## ASSIGNMENT
Please reproduce the text on Lockington's listed buildings word for word, in full.

## SOURCE TEXT

= Listed buildings in Lockington, East Riding of Yorkshire =

Lockington is a civil parish in the county of the East Riding of Yorkshire, England. It contains eleven listed buildings that are recorded in the National Heritage List for England. Of these, one is listed at Grade I, the highest of the three grades, and the others are at Grade II, the lowest grade. The parish contains the village of Lockington, the hamlet of Aike, and the surrounding countryside. Most of the listed buildings are houses, and the others include a church, a former rectory, a farmhouse and farm building, a former public house, and a former railway station.

## ENTRIES PROVIDED
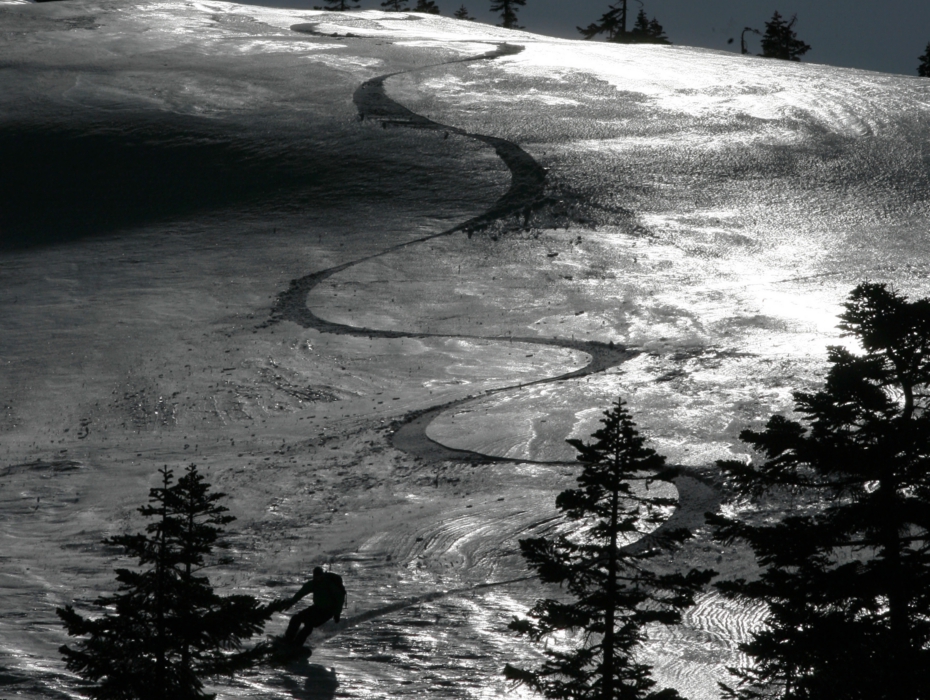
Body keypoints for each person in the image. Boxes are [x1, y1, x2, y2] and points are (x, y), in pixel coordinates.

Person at [283, 566, 347, 646]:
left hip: (328, 611)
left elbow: (340, 599)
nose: (318, 578)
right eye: (316, 577)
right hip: (317, 608)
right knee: (296, 618)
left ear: (322, 575)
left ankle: (297, 645)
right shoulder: (313, 584)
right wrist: (291, 602)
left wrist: (337, 614)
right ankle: (287, 640)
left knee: (309, 624)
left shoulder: (329, 585)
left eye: (319, 576)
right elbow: (301, 593)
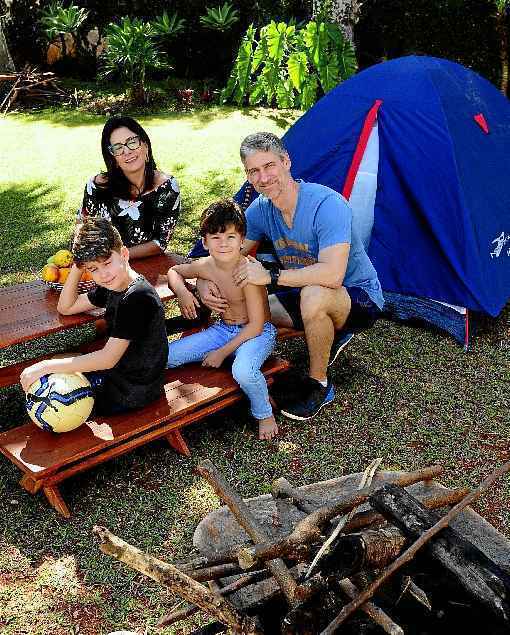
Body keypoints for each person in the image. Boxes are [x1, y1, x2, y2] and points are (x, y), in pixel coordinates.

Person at [198, 132, 384, 421]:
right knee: (253, 307)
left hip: (359, 297)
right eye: (253, 171)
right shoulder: (261, 209)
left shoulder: (327, 204)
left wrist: (270, 276)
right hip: (303, 291)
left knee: (314, 294)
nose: (263, 177)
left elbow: (333, 275)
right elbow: (228, 255)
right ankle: (243, 355)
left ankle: (319, 384)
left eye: (269, 166)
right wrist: (203, 280)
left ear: (286, 161)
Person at [20, 218, 169, 415]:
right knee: (59, 362)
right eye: (93, 269)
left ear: (124, 254)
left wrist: (45, 367)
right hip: (122, 374)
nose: (103, 274)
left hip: (131, 391)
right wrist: (77, 265)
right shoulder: (113, 284)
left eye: (107, 263)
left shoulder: (137, 297)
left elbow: (107, 359)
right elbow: (66, 307)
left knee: (54, 393)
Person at [166, 199, 278, 440]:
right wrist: (184, 292)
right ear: (205, 242)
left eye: (230, 237)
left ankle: (264, 413)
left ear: (242, 240)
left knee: (244, 371)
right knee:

## RESULT OF THE TASK
= Listed buildings in Lockington, East Riding of Yorkshire =

Lockington is a civil parish in the county of the East Riding of Yorkshire, England. It contains eleven listed buildings that are recorded in the National Heritage List for England. Of these, one is listed at Grade I, the highest of the three grades, and the others are at Grade II, the lowest grade. The parish contains the village of Lockington, the hamlet of Aike, and the surrounding countryside. Most of the listed buildings are houses, and the others include a church, a former rectory, a farmhouse and farm building, a former public house, and a former railway station.